I think I feel overwhelmed because I can’t capture any of it. It’s right in front of me but it’s too far away. I stand still as long as I can . . . but there’s pressure to move on. I simply have to walk away and . . . order more chips (french fries for you North Americans) because my children are hungry and don’t care how old anything is. For a moment I’m frustrated, feeling I’ve left something of me behind but . . . it’s only for a few moments and then I let it go. What was there ‘of me’ anyway?

I feel overwhelmed because I want to stay, to hold on to it (what exactly is ‘it’?) — memorize it. But that’s ridiculous. How can you live in a moment or in a place that happened 475 years ago? My capacity is limited.

I unfold the tiny map that the tourist office handed us 45 minutes before and attempt to find out where we are. Which way is north on this map? “Dad, it’s this way!”

I guess this is how the souvenir business was spawned. A way of holding on.

I feel small because my ego remembers how insignificant I am in this ever-flowing stream of forgotten generations, coming and going. Each generation with it passions, pressures, pipe dreams. Long forgotten. (What of mine?)

I imagine skirmishes, struggles, strivings. Once so important!

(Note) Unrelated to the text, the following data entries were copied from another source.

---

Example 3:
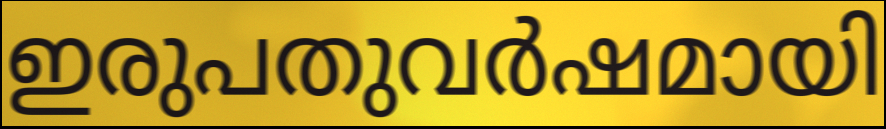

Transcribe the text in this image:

ഇരുപതുവർഷമായി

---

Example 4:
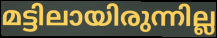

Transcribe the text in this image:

മട്ടിലായിരുന്നില്ല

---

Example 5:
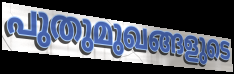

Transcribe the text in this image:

പുതുമുഖങ്ങളുടെ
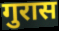
गुरास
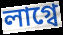
লাগ্বে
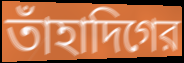
তাঁহাদিগের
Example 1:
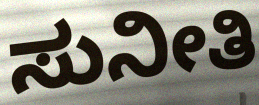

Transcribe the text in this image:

ಸುನೀತಿ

Surely meaningless energies now as I stand before the stunning remnants of their ambition. Who remembers their names except what’s scratched on gravestones? I feel small because my ego wonders about purpose. Part of me wants to curl up into ball. Helpless. Part of me wants to scream and simply step off . . . yet, I want desperately to stay, to take in more, as much as my capacity allows.

I take a second look towards my restless children.

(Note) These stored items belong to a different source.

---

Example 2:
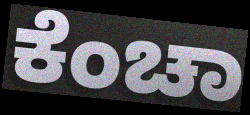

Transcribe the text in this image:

ಕೆಂಚಾ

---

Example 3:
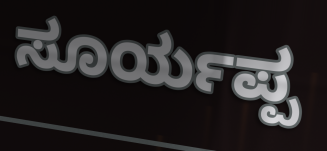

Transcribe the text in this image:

ಸೂರ್ಯಪ್ಪ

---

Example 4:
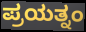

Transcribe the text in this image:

ಪ್ರಯತ್ನಂ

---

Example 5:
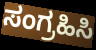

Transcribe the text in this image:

ಸಂಗ್ರಹಿಸಿ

I feel emotional. (Never quite sure why I feel so dog-gone emotional.) I imagine what may have happened in this 16th century home. How many deaths, dinners, dreams have these walls experienced in 500 years?

I stand in the middle of the room and refuse to go when everyone else has seen enough. What more is there to see?

Instead, I listen for the voice of an 18th century child, fearfully shouting, “The Spanish are coming!”

I breathe the air — as deeply as I can, searching for a hint of something. What?!?

I listen for the 17th century voice of the downcast doctor who whispers that mother and baby were lost during the delivery. The 19th century reports that dad was lost at sea. The 20th century boy, nervously crying, “The Nazis are in the next street.”

I look for clues in the cracks of the ceiling, maybe messages scratched into the walls.

I’m a little undone until . . .

Another kind of emotion dawns on me when one of the kids reports a flat on her bike and demands to know how we’re going to get home to Rotterdam . . . I hate bike repairs.